*Tarea pendiente*. Enumera todas las películas que se citan en la crónica sobre el D’A Film Festival 2018 e indica el año que aparece junto a cada una.

____ Fragmento de la página

D’A Film Festival 2018

Días de ocio en el país del cine

 

Los Ángeles

A un día para que empiece el D’A, y sin haberlo planeado demasiado, ando dando tumbos cinéfilos por la ciudad de Los Ángeles. En Lions love (…and lies) (1969) Agnès Varda ofrece tanto la mirada lateral, escéptica, alegremente frívola de una cineasta francesa fascinada y al mismo tiempo repelida por Hollywood, como el diario improvisado de alguien que solo sabe que no quiere o no puede hacer una película narrativa en ese momento. Al día siguiente, mientras Chesil Beach (On Chesil Beach, Dominic Cooke, 2017) inaugura el festival, yo sigo con Varda que, once años después y acompañada esta vez por Juliet Berto, filma los murales de la ciudad en Mur murs (1981), una radiografía tierna, cercana, de las periferias angelinas y de sus artistas y activistas. Me reencuentro con alguno de esos muros en LA plays itself (2003), en la que Thom Andersen construye su discurso sobre los retazos de películas a partir de los cuales hemos imaginado la ciudad y, cuando se detiene en Bunker Hill, ese barrio que una vez fue humilde y ahora es un páramo, recuerdo que todavía no he leído Sueños de Bunker Hill (1982), la novela que John Fante, ya ciego, le dictó a su esposa poco antes de abandonar este mundo.

 

Taxis

The day after

Un par de días después, la octava edición del D’A Film Festival ya funciona a pleno rendimiento y, tras hacer escala en Igualada y en La Roca del Vallés, vuelvo a estar en el centro de Barcelona: veo dos películas, The day after (Geu-hu, Hong Sang-soo, 2017) y El futuro que viene (Constanza Novick, 2017), en las que las ciudades, los espacios, se diluyen engullidas por sus protagonistas. La oficina y los restaurantes que filma nuestro querido coreano parecen desiertos, sensación a la que contribuye la paleta monocroma de la película y la pesadumbre que arrastra su personaje masculino, a quien su mujer ha descubierto en pecado pero se ha equivocado señalando a la amante equivocada. A medida que el drama avanza, emerge el eterno Hong de los requiebros y las correspondencias, graciosas e hirientes. Y hay un momento de la película en que la secretaria injustamente señalada toma un taxi y trata de leer un libro y conversa con el taxista y afuera está nevando y baja un poco la ventanilla para que entre el aire, necesario. Tan necesario como le resulta escapar, en El futuro que viene, a Flor (Pilar Gamboa), también en taxi, mientras Romina (Dolores Fonzi), su desconcertada amiga, se hace cruces de lo ocurrido. La película de Novick trata de la amistad, tan intratable como inquebrantable, entre estas dos chicas a las que conoceremos siendo niñas y despediremos décadas después, aunque este no es tanto un filme sobre el paso del tiempo como sobre ese ejercicio de mirar hacia adelante e imaginar cómo podrían ser nuestras vidas. Sabremos, viendo esta divertida comedia, que en ocasiones Romina y Flor han pasado años sin verse, pero apenas percibiremos esos hiatos, porque el hilarante magnetismo que las lleva a chocar una y otra vez, a quererse y a odiarse, parece más fuerte que la vida. La directora no concibió nunca a otra actriz que no fuera su amiga Dolores Fonzi para el papel de Romina, y si algo se hace palpable viendo la película es que tanto ella como Pilar Gamboa, que se incorporó tras un proceso de casting, debieron pasárselo en grande.

________
____ Datos recopilados

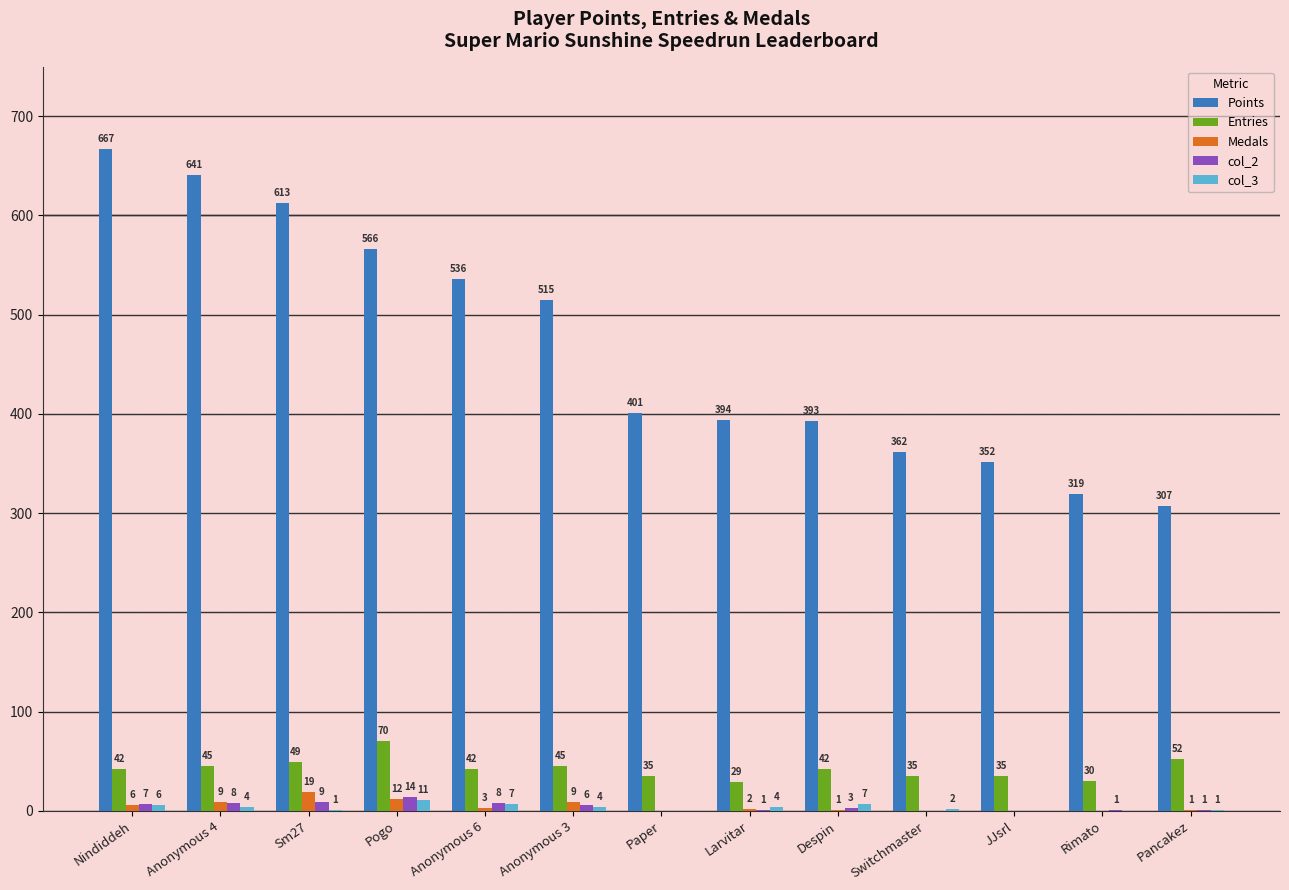

What is the maximum value shown in the chart?

667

________

*Respuesta a la tarea*.
- Lions love (…and lies), 1969
- Chesil Beach (On Chesil Beach), 2017
- Mur murs, 1981
- LA plays itself, 2003
- The day after (Geu-hu), 2017
- El futuro que viene, 2017